Yet crab retains its mystique. It’s beloved for its delicately flavored, finely textured meat—and for its fatty, rich roe and tomalley, culinary categories unto themselves. Now large, live specimens from the far corners of the world, like snow crab from Japan and red king crab from Norway, are this season’s luxury signifiers.
The meal’s current star is male snow crab, transported from Kanaiwa, a port town in Ishikawa prefecture, to New York in two days, at a wholesale cost of as much as $675 each. Three are needed for each evening’s seating of eight people. All December seatings are sold out, but January spots are available.
Mekumi’s chef Hajime Kumabe keeps it simple to convey just how good the ingredient is: “We almost never add anything else—just a little salt as seasoning.” Among the 18 to 20 courses are kani gayu, a delicate rice porridge made only from crab, crab broth, rice and salt; mokuzugani, or Japanese mitten crab, simply grilled over binchotan charcoal; and kobako gani, a female snow crab boiled immediately after it’s caught by fishermen in Japan, trained to do it to the restaurant’s specifications. Its meat is arranged with both its internal and external roe and served in its shell.

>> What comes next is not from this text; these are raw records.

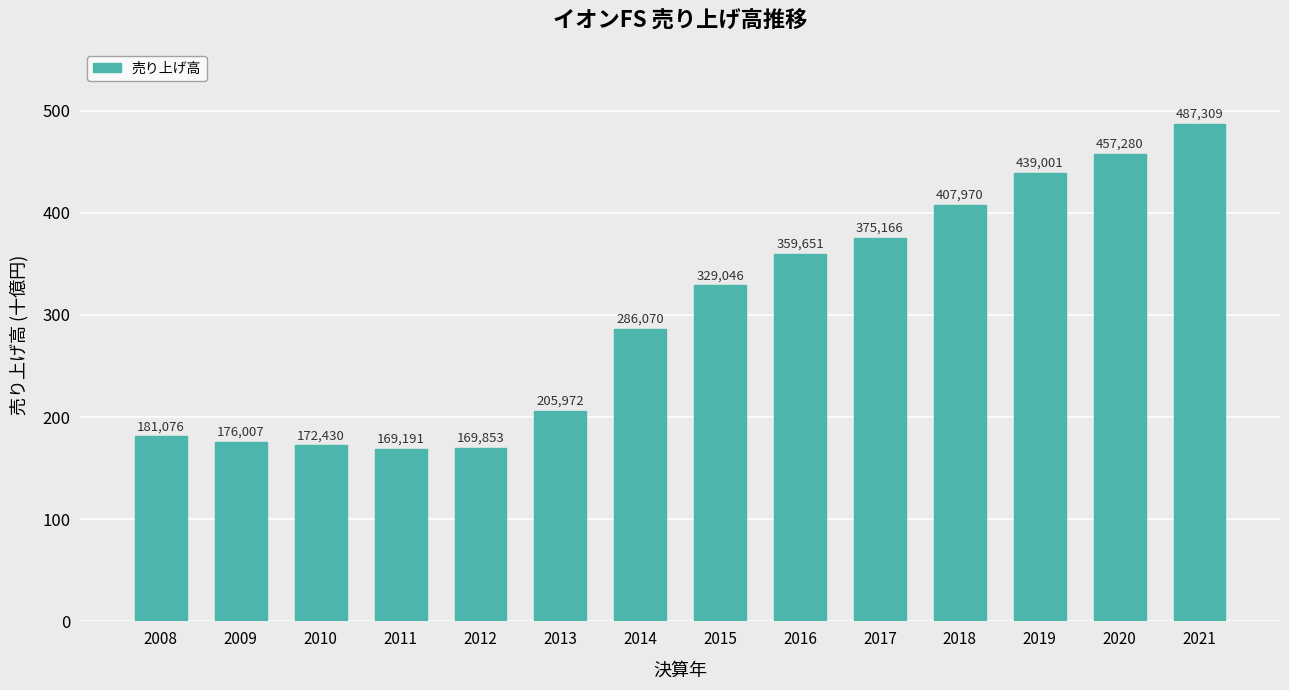

Rank the categories by value from highest to lowest.

2021, 2020, 2019, 2018, 2017, 2016, 2015, 2014, 2013, 2008, 2009, 2010, 2012, 2011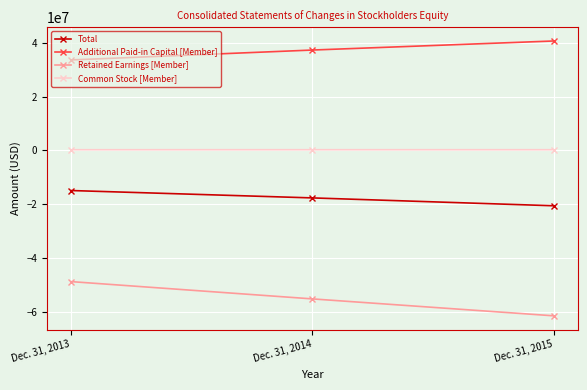

What is the value of the Total point at the 3rd from the left?

-20621972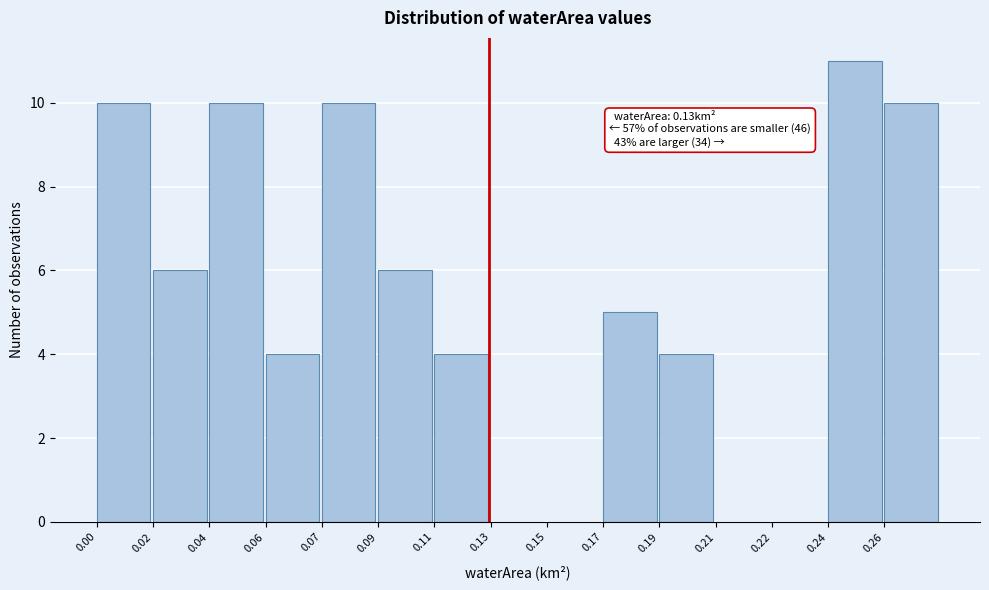

Reading left to right, what are all the values shown in this chart?

0.00=10	0.02=6	0.04=10	0.06=4	0.07=10	0.09=6	0.11=4	0.13=0	0.15=0	0.17=5	0.19=4	0.21=0	0.22=0	0.24=11	0.26=10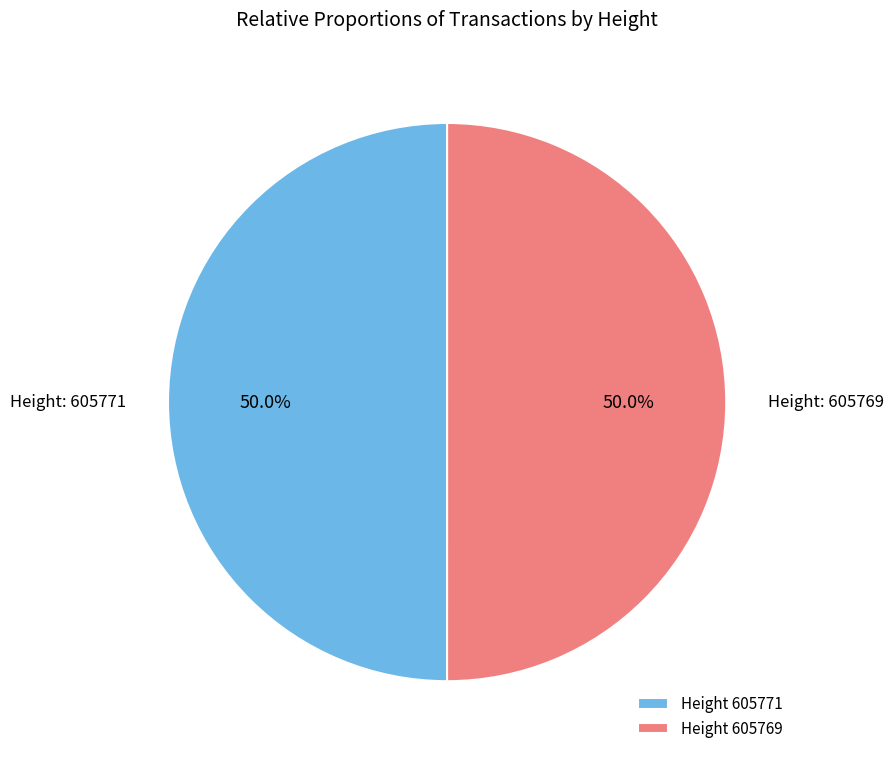

What is the ratio of the value at Height 605771 to the value at Height 605769?

1.0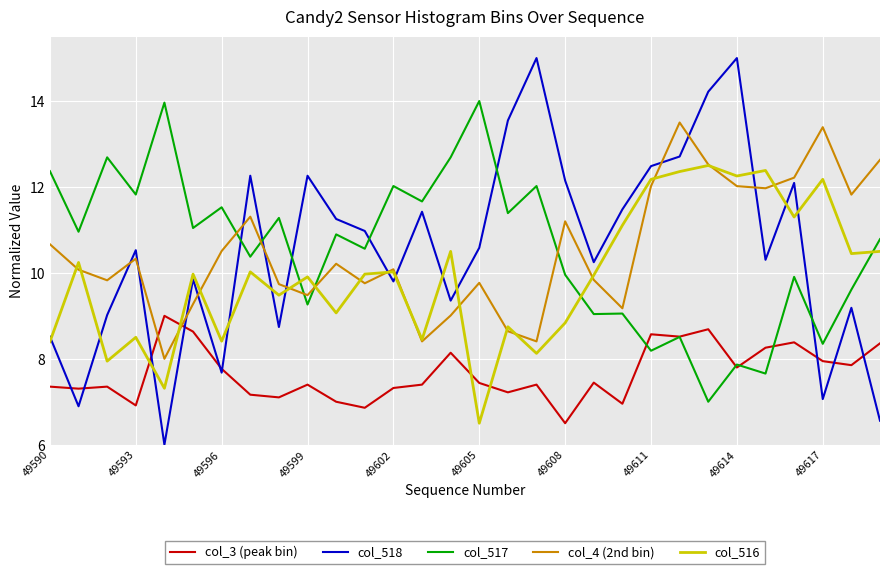

What is the maximum value for col_518?

15.0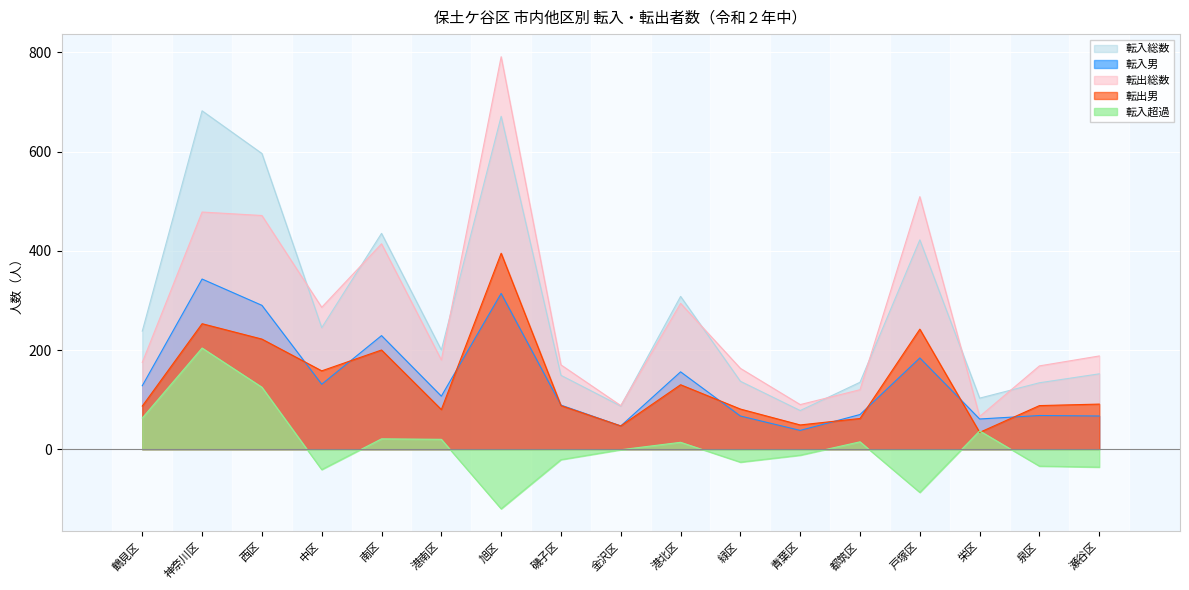

Is the value of 転入超過 at 神奈川区 greater than the value of 転入総数 at 栄区?

Yes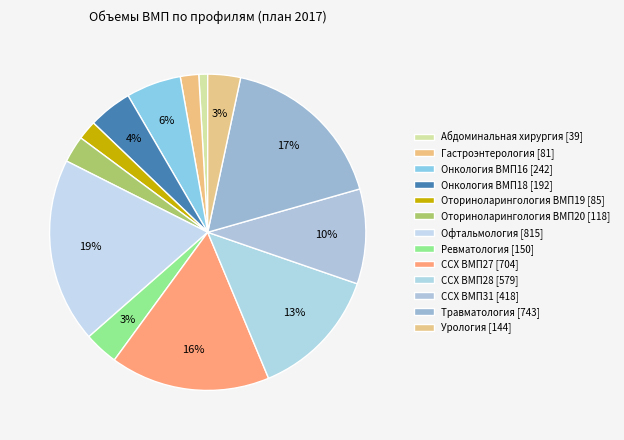

Which category has the biggest portion of the pie?

19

The restaurant’s king crab might just be the crustacean for the job. It comes prepared “Mulberry Style,” to reflect the abundant Italian and Chinese flavors on Mulberry Street, running through New York’s Little Italy and Chinatown. Priced from $175 to $200 per pound, a large one could tip the scales at upwards of $2,000. It is, potentially, the most expensive item at a place that is, for many people, what luxury is all about.